[Instructions to follow]
Copy the data exactly.

Extracted information section start

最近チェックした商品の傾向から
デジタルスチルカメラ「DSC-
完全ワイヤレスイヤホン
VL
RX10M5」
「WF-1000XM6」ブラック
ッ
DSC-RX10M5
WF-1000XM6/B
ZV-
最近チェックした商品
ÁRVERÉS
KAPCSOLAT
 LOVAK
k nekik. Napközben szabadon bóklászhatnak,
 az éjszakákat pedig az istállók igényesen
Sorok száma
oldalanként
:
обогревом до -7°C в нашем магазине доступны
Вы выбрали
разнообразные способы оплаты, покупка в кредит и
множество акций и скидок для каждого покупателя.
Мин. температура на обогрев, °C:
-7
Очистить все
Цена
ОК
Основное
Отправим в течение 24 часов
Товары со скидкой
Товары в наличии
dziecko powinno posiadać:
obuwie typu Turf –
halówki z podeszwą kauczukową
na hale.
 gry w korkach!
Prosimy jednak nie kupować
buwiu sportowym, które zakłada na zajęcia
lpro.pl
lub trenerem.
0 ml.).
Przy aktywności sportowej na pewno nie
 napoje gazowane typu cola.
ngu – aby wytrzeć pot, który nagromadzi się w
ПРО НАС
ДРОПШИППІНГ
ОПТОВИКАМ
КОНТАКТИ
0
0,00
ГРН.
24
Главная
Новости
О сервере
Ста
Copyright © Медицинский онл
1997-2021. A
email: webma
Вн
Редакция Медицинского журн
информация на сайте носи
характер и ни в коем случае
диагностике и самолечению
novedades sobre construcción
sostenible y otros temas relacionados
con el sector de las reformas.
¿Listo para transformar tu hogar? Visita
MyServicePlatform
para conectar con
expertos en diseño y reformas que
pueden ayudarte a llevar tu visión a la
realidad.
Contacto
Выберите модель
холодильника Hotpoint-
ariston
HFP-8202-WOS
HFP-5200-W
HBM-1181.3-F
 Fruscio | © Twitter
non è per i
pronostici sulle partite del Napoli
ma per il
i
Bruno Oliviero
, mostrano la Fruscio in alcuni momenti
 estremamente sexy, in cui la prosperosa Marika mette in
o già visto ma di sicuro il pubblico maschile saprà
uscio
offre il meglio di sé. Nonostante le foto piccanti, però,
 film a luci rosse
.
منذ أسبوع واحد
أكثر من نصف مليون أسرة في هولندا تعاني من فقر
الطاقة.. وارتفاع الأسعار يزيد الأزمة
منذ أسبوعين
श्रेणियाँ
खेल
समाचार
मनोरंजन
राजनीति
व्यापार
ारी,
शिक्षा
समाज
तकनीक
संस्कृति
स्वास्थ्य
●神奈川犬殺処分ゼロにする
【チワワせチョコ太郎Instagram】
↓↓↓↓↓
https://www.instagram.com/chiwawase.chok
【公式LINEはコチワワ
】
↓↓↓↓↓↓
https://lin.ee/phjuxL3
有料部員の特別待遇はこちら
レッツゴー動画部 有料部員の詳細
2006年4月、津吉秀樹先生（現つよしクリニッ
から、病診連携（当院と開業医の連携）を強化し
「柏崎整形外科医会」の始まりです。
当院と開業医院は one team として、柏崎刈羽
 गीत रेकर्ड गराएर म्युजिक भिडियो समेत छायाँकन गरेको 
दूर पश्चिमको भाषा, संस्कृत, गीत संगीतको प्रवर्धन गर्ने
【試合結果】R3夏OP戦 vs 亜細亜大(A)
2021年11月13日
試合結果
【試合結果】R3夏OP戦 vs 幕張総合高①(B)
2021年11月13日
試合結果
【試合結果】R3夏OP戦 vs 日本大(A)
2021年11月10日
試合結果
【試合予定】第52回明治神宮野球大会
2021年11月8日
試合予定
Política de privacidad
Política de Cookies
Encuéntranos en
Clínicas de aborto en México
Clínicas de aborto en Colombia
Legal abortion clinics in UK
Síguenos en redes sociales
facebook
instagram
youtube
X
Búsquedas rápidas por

Extracted information section end

[Output]
最近チェックした商品の傾向から
デジタルスチルカメラ「DSC-
完全ワイヤレスイヤホン
VL
RX10M5」
「WF-1000XM6」ブラック
ッ
DSC-RX10M5
WF-1000XM6/B
ZV-
最近チェックした商品
ÁRVERÉS
KAPCSOLAT
 LOVAK
k nekik. Napközben szabadon bóklászhatnak,
 az éjszakákat pedig az istállók igényesen
Sorok száma
oldalanként
:
обогревом до -7°C в нашем магазине доступны
Вы выбрали
разнообразные способы оплаты, покупка в кредит и
множество акций и скидок для каждого покупателя.
Мин. температура на обогрев, °C:
-7
Очистить все
Цена
ОК
Основное
Отправим в течение 24 часов
Товары со скидкой
Товары в наличии
dziecko powinno posiadać:
obuwie typu Turf –
halówki z podeszwą kauczukową
na hale.
 gry w korkach!
Prosimy jednak nie kupować
buwiu sportowym, które zakłada na zajęcia
lpro.pl
lub trenerem.
0 ml.).
Przy aktywności sportowej na pewno nie
 napoje gazowane typu cola.
ngu – aby wytrzeć pot, który nagromadzi się w
ПРО НАС
ДРОПШИППІНГ
ОПТОВИКАМ
КОНТАКТИ
0
0,00
ГРН.
24
Главная
Новости
О сервере
Ста
Copyright © Медицинский онл
1997-2021. A
email: webma
Вн
Редакция Медицинского журн
информация на сайте носи
характер и ни в коем случае
диагностике и самолечению
novedades sobre construcción
sostenible y otros temas relacionados
con el sector de las reformas.
¿Listo para transformar tu hogar? Visita
MyServicePlatform
para conectar con
expertos en diseño y reformas que
pueden ayudarte a llevar tu visión a la
realidad.
Contacto
Выберите модель
холодильника Hotpoint-
ariston
HFP-8202-WOS
HFP-5200-W
HBM-1181.3-F
 Fruscio | © Twitter
non è per i
pronostici sulle partite del Napoli
ma per il
i
Bruno Oliviero
, mostrano la Fruscio in alcuni momenti
 estremamente sexy, in cui la prosperosa Marika mette in
o già visto ma di sicuro il pubblico maschile saprà
uscio
offre il meglio di sé. Nonostante le foto piccanti, però,
 film a luci rosse
.
منذ أسبوع واحد
أكثر من نصف مليون أسرة في هولندا تعاني من فقر
الطاقة.. وارتفاع الأسعار يزيد الأزمة
منذ أسبوعين
श्रेणियाँ
खेल
समाचार
मनोरंजन
राजनीति
व्यापार
ारी,
शिक्षा
समाज
तकनीक
संस्कृति
स्वास्थ्य
●神奈川犬殺処分ゼロにする
【チワワせチョコ太郎Instagram】
↓↓↓↓↓
https://www.instagram.com/chiwawase.chok
【公式LINEはコチワワ
】
↓↓↓↓↓↓
https://lin.ee/phjuxL3
有料部員の特別待遇はこちら
レッツゴー動画部 有料部員の詳細
2006年4月、津吉秀樹先生（現つよしクリニッ
から、病診連携（当院と開業医の連携）を強化し
「柏崎整形外科医会」の始まりです。
当院と開業医院は one team として、柏崎刈羽
 गीत रेकर्ड गराएर म्युजिक भिडियो समेत छायाँकन गरेको 
दूर पश्चिमको भाषा, संस्कृत, गीत संगीतको प्रवर्धन गर्ने
【試合結果】R3夏OP戦 vs 亜細亜大(A)
2021年11月13日
試合結果
【試合結果】R3夏OP戦 vs 幕張総合高①(B)
2021年11月13日
試合結果
【試合結果】R3夏OP戦 vs 日本大(A)
2021年11月10日
試合結果
【試合予定】第52回明治神宮野球大会
2021年11月8日
試合予定
Política de privacidad
Política de Cookies
Encuéntranos en
Clínicas de aborto en México
Clínicas de aborto en Colombia
Legal abortion clinics in UK
Síguenos en redes sociales
facebook
instagram
youtube
X
Búsquedas rápidas por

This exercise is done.